3.    Candi Singosari dan Arca Dwarapala, Kecamatan Singosari
Candi Singhasari atau Candi Singasari atau Candi Singosari adalah  candi  Hindu - Buddha  peninggalan bersejarah Kerajaan Singhasari . Berdasarkan penyebutannya pada Kitab Negarakertagama pupuh 37:7 dan 38:3 serta Prasasti Gajah Mada bertanggal 1351 M di halaman komplek candi, candi ini merupakan tempat "pendharmaan" bagi raja Singasari terakhir, Sang Kertanegara, yang mangkat pada tahun 1292 akibat istana diserang tentara Gelang-gelang yang dipimpin oleh Jayakatwang. Kuat dugaan, candi ini tidak pernah selesai dibangun. Sehingga dari candi ini kita mengetahui bahwa penghiasan candi dilakukan saat bangunan telah disusun mulai dari bagian atas ke bawah.

 

4.   Stupa Sumberawan, Kecamatan Singosari
Candi ini merupakan peninggalan Kerajaan Singhasari dan digunakan oleh umat Buddha pada masa itu. Pemandangan di sekitar candi ini sangat indah karena terletak di dekat sebuah telaga yang sangat bening airnya. Keadaan inilah yang memberi nama Candi Rawan. Candi Sumberawan merupakan satu-satunya stupa yang ditemukan di Jawa Timur.

 

5.   Candi Jago, Kecamatan Tumpang
Candi Jago berasal dari kata "Jajaghu", didirikan pada masa Kerajaan Singhasari pada abad ke-13. Candi ini cukup unik, karena bagian atasnya  hanya tersisa sebagian dan menurut cerita setempat karena tersambar petir.

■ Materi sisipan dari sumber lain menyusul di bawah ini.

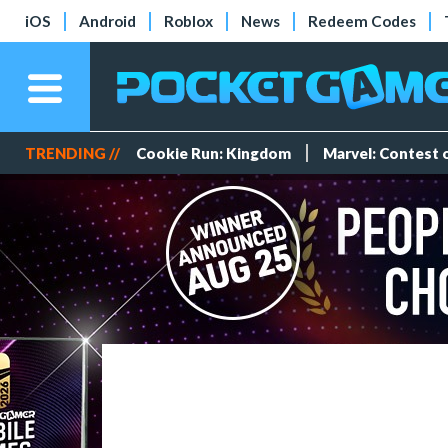
iOS
Android
Roblox
News
Redeem Codes
TRENDING //
Cookie Run: Kingdom
Marvel: Contest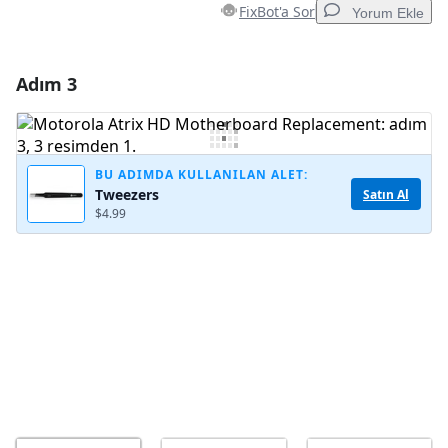
FixBot'a Sor
Yorum Ekle
Adım 3
Yorum Ekle
Yorum Ekle
BU ADIMDA KULLANILAN ALET:
Tweezers
Satın Al
$4.99
İptal
Yorum gönder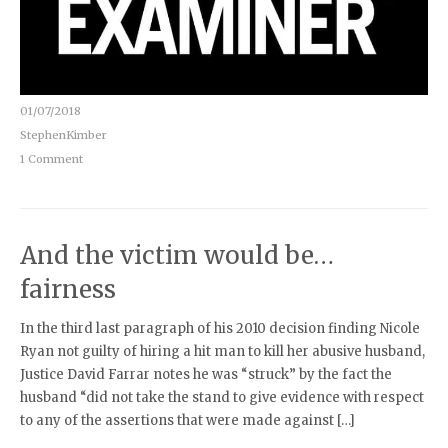
01/07/2018
StephenKimber
1 Comment
And the victim would be…
fairness
In the third last paragraph of his 2010 decision finding Nicole
Ryan not guilty of hiring a hit man to kill her abusive husband,
Justice David Farrar notes he was “struck” by the fact the
husband “did not take the stand to give evidence with respect
to any of the assertions that were made against […]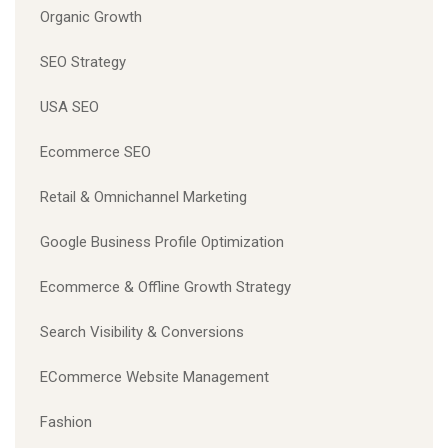
Organic Growth
SEO Strategy
USA SEO
Ecommerce SEO
Retail & Omnichannel Marketing
Google Business Profile Optimization
Ecommerce & Offline Growth Strategy
Search Visibility & Conversions
ECommerce Website Management
Fashion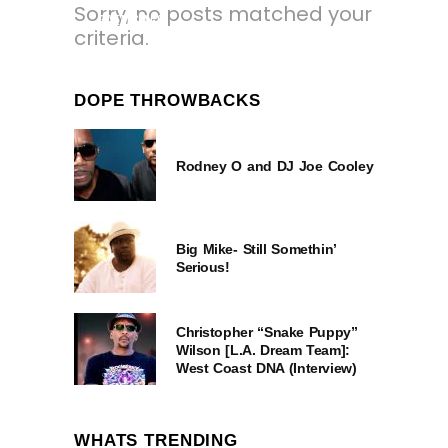
Sorry, no posts matched your
3 YEARS AGO
criteria.
DOPE THROWBACKS
Rodney O and DJ Joe Cooley
Big Mike- Still Somethin’
Serious!
Christopher “Snake Puppy”
Wilson [L.A. Dream Team]:
West Coast DNA (Interview)
WHATS TRENDING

Relief-relief Kunjarakarna dan Pancatantra dapat ditemui di candi ini. Candi ini mula-mula didirikan atas perintah raja Kertanagara untuk menghormati ayahandanya, raja Wisnuwardhana, yang mangkat pada tahun 1268. Dan kemudian Adityawarman mendirikan candi tambahan dan  menempatkan Arca Manjusri yang sekarang tersimpan di Museum Nasional.  
 
6.    Candi Kidal, Kecamatan Tumpang
Salah satu candi peninggalan Kerajaan Singhasari yang merupakan pendharmaan raja keduanya, Anusapati. Candi ini memiliki ketinggian ±12 meter dengan tiga bagian candi. Sesuai dengan namanya Kidal (bahasa jawa : kiri) candi ini bersifat prasawya yaitu pembacaan relief dari kanan ke kiri atau berlawanan dengan jarum jam. Relief pada candi ini bercerita tentang kisah Garudeya menyelamatkan ibunya dari sang Kardu.
 
7.    Candi Badut, Kecamatan Dau
Candi Badut terbagi menjadi 3 bagian yaitu kaki candi, badan candi, dan kepala candi. Sebuah bangunan candi induk dengan arca Durga yang terletak di sebelah utara dan lingga yoni di dalam badan candi, pondasi candi perwara 1 buah arca nondi dan lingga yoni serta reruntuhan batu candi yang tersusun di halaman. Candi ini merupakan peninggalan Kerajaan Kanjuruhan dan merupakan candi tertua di Jawa Timur.